The project is structured as a progressive, hands-on tutorial organized in five parts:
- Data description — understanding the input variables
- Pre-processing — cleaning and preparing the dataset
- ML model training — training and comparing gradient boosting models
- Model logging — loggingt.
- Model deployment — API deployment.
.
├── starting_point/ # Notebooks with exercises (to be completed)
├── intermediate_solutions/ # Step-by-step partial solutions
├── solution/ # Full reference solutions
├── 1-preprocessing.qmd # Part 1: Data preprocessing
├── 2-GB_model.qmd # Part 2: Gradient Boosting model
├── 2-RF_model.qmd # Part 2: Random Forest model
├── 3-metrics.qmd # Part 3: Model evaluation
├── 4-logging.qmd # Part 4: MLFlow experiment tracking
├── 5-deployment.qmd # Part 5: FastAPI deployment
├── pyproject.toml # Python dependencies (managed with uv)
└── _quarto.yaml # Quarto site configuration
The dataset is based on synthetic data mimicking the DVF+ (French land registry transactions) and land registry. Each row represents a single real estate sale and contains ~47 variables describing the property, the transaction, and its geographic location.
Key variables include:
| Variable | Description |
|---|---|
price |
Transaction value (target) |
farea |
Floor area (m²) |
prop_type |
Property type (1 = house, 2 = flat) |
prop_loc_citycode |
Municipality code |
prop_loc_x, prop_loc_y |
Geographic coordinates |
n_mrooms |
Number of main rooms |
n_slr |
Number of bedrooms |
prop_year_harm |
Year of construction |
trans_year |
Year of transaction |
dist_tosea |
Distance to the coastline |
n_garage, n_pool, n_terrace, ... |
Outbuildings and amenities |
See the full variable dictionary in the dedicated page.
Tools: pandas
This step covers:
- Handling missing values and outliers (e.g. filtering extreme
price_per_sqmvalues) - Selecting a relevant feature subset from the 47 available variables
- Computing derived features such as
price_per_sqm - Exploratory data analysis with
seaborn.pairplotandpandas.DataFrame.hist
Tools: scikit-learn
Reference: INSEE working document on bagging and boosting methods, crospint
Goals:
- Split data into training and test sets
- Train and compare three models:
GradientBoostingRegressor,HistGradientBoostingRegressor,RandomForestRegressor - Explore location encoding strategies (One-Hot Encoding, native categorical support)

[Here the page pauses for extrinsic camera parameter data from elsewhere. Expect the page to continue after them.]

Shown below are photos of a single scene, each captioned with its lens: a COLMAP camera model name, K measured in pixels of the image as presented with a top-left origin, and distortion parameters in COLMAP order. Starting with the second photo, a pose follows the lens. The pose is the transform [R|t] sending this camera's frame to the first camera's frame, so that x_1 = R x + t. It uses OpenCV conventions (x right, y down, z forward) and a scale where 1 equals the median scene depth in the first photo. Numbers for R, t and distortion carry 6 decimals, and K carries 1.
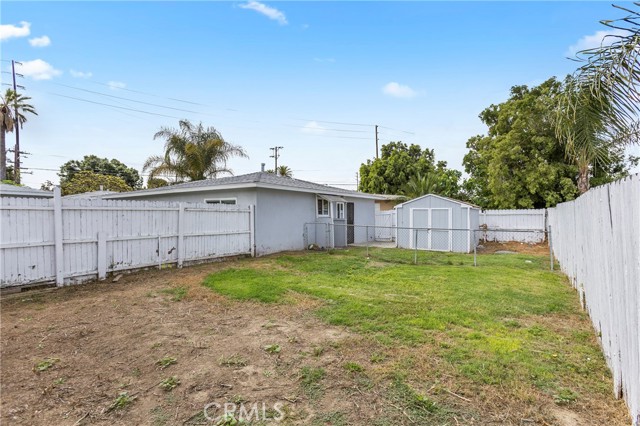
lens RADIAL K [[292.3, 0, 320.0], [0, 292.3, 213.0], [0, 0, 1]] dist [-0.016308, 0.000151]
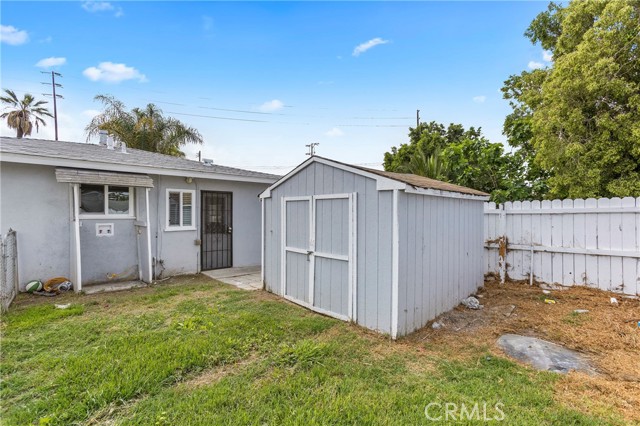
lens RADIAL K [[277.0, 0, 320.0], [0, 277.0, 213.0], [0, 0, 1]] dist [0.000139, 0.000274]
pose [[0.974333, -0.001975, -0.225102, 0.337186], [0.002499, 0.999995, 0.002042, 0.003043], [0.225097, -0.002552, 0.974333, 0.470380]]
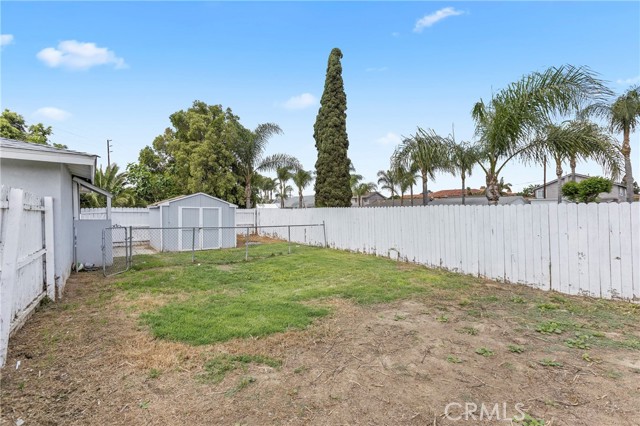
lens RADIAL K [[292.3, 0, 320.0], [0, 292.3, 213.0], [0, 0, 1]] dist [-0.016308, 0.000151]
pose [[0.271933, -0.003193, 0.962311, -0.333678], [-0.008613, 0.999946, 0.005752, -0.004377], [-0.962278, -0.009852, 0.271890, 0.248372]]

- Hyperparameter tuning via cross-validation (grid search, random search, optionally Optuna)
- Apply early stopping and metric logging during training
- Evaluate models using MAPE and R²
This part covers:
- Experiment tracking with MLFlow: saving all runs, models, and associated metrics
- API deployment with FastAPI: expose a prediction endpoint that takes property attributes (surface, location, number of rooms, etc.) and returns a predicted price
- Python >= 3.13
uv- SSPCloud account (recommended)
- GitHub account (recommended)
# Fork the repository
git clone https://github.com/AIML4OS/funathon-project1.git
cd funathon-project1
# Install dependencies with uv
uv sync# Render the full Quarto website locally
uv run quarto render
# Or preview it
uv run quarto previewContributions are welcome! Whether you spotted a bug, a typo, an outdated dependency, or have an idea to improve the tutorial, here's how to get involved:
- Open an issue — head to the Issues tab and describe what you found or what you'd like to see. Please check that a similar issue doesn't already exist before opening a new one.

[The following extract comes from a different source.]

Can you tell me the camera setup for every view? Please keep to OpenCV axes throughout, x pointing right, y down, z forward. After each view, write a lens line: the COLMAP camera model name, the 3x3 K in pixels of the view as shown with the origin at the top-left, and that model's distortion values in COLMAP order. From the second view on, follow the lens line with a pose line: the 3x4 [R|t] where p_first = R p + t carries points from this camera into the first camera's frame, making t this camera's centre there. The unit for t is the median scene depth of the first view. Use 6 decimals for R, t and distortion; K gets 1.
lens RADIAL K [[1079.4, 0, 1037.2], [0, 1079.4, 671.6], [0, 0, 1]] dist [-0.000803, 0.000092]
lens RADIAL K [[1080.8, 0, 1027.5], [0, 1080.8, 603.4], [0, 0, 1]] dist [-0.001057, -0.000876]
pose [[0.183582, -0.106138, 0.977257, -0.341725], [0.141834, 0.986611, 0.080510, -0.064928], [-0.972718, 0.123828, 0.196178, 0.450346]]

- Submit a Pull Request — fork the repository, make your changes on a dedicated branch, and open a PR against
main. Briefly describe what you changed and why. Linking the PR to the relevant issue is appreciated.
No contribution is too small — fixing a broken link or clarifying a comment is just as valuable as adding a new feature.
This project was developed as part of the AIML4OS Funathon — a collaborative hackathon focused on applying AI and machine learning methods to open statistical data.